┌─ Input

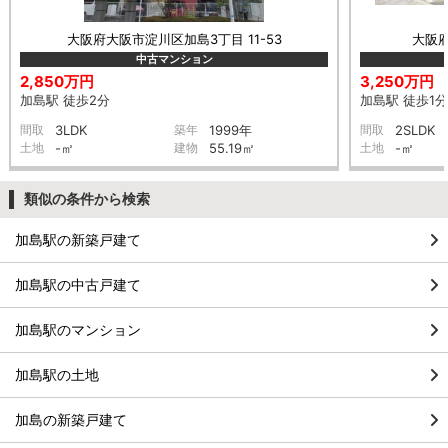
大阪府大阪市淀川区加島3丁目 11-53
大阪府
中古マンション
2,850万円
3,250万円
加島駅 徒歩2分
加島駅 徒歩1分
間取
3LDK
築年
1999年
間取
2SLDK
土地
-㎡
建物
55.19㎡
土地
-㎡
類似の条件から検索
加島駅の新築戸建て
加島駅の中古戸建て
加島駅のマンション
加島駅の土地
加島の新築戸建て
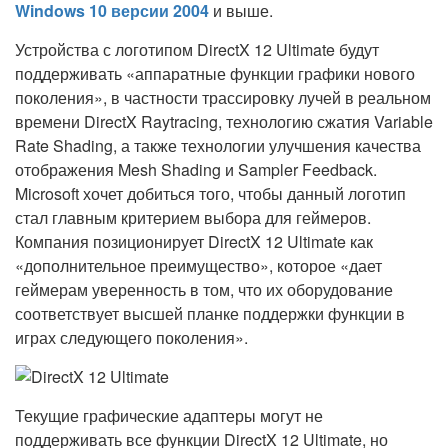
Windows 10 версии 2004
и выше.
Устройства с логотипом DirectX 12 Ultimate будут
поддерживать «аппаратные функции графики нового
поколения», в частности трассировку лучей в реальном
времени DirectX Raytracing, технологию сжатия Variable
Rate Shading, а также технологии улучшения качества
отображения Mesh Shading и Sampler Feedback.
Microsoft хочет добиться того, чтобы данный логотип
стал главным критерием выбора для геймеров.
Компания позиционирует DirectX 12 Ultimate как
«дополнительное преимущество», которое «дает
геймерам уверенность в том, что их оборудование
соответствует высшей планке поддержки функции в
играх следующего поколения».
Текущие графические адаптеры могут не
поддерживать все функции DirectX 12 Ultimate, но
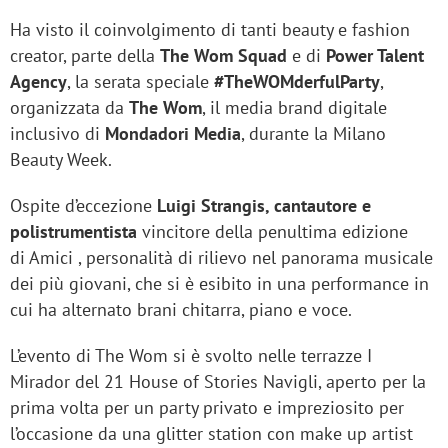
Ha visto il coinvolgimento di tanti beauty e fashion
creator, parte della
The Wom Squad
e di
Power Talent
Agency
, la serata speciale
#TheWOMderfulParty
,
organizzata da
The Wom
, il media brand digitale
inclusivo di
Mondadori Media
, durante la Milano
Beauty Week.
Ospite d’eccezione
Luigi Strangis, cantautore e
polistrumentista
vincitore della penultima edizione
di Amici , personalità di rilievo nel panorama musicale
dei più giovani, che si è esibito in una performance in
cui ha alternato brani chitarra, piano e voce.
L’evento di The Wom si è svolto nelle terrazze I
Mirador del 21 House of Stories Navigli, aperto per la
prima volta per un party privato e impreziosito per
l’occasione da una glitter station con make up artist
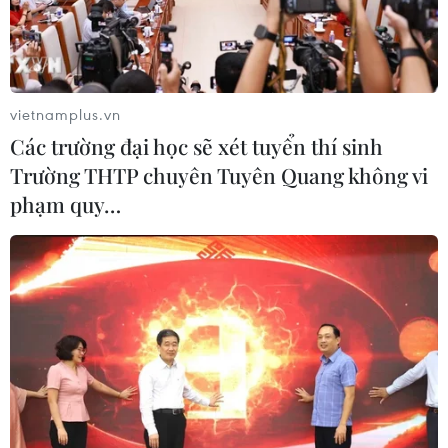
(TTXVN/Vietnam+)
vietnamplus.vn
#Ngày thầy thuốc
#y bác sỹ
#COVID-19
Các trường đại học sẽ xét tuyển thí sinh
TP. Đà Nẵng
Trường THTP chuyên Tuyên Quang không vi
phạm quy…
Theo dõi VietnamPlus
TIN LIÊN QUAN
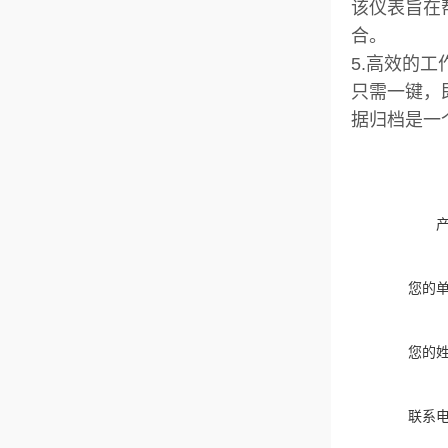
该仪表旨在帮
合。
5.高效的工
只需一键，
据归档是一
您的
您的
联系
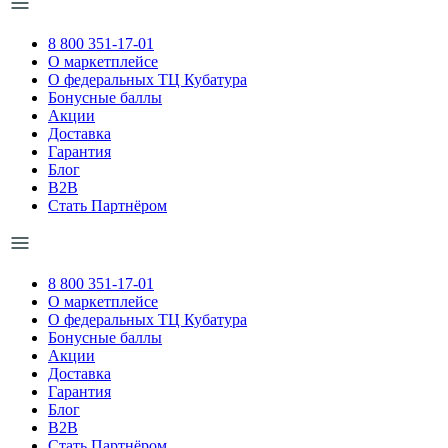
8 800 351-17-01
О маркетплейсе
О федеральных ТЦ Кубатура
Бонусные баллы
Акции
Доставка
Гарантия
Блог
B2B
Стать Партнёром
8 800 351-17-01
О маркетплейсе
О федеральных ТЦ Кубатура
Бонусные баллы
Акции
Доставка
Гарантия
Блог
B2B
Стать Партнёром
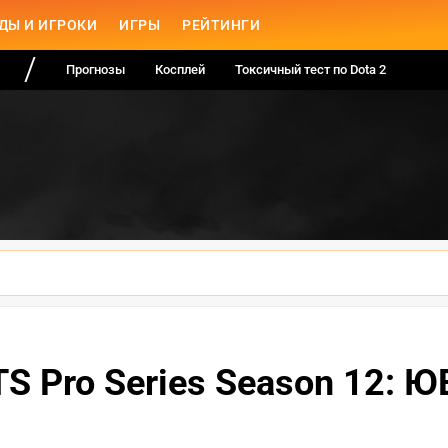
ДЫ И ИГРОКИ
ИГРЫ
РЕЙТИНГИ
Прогнозы
Косплей
Токсичный тест по Dota 2
S Pro Series Season 12:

└─

Exercise details => Transcribe the lines above between the line holding "Rate Shading, а" and the line holding "Компания позиционирует DirectX", inclusive, exactly as they stand and with nothing added.

Task output =>
Rate Shading, а также технологии улучшения качества
отображения Mesh Shading и Sampler Feedback.
Microsoft хочет добиться того, чтобы данный логотип
стал главным критерием выбора для геймеров.
Компания позиционирует DirectX 12 Ultimate как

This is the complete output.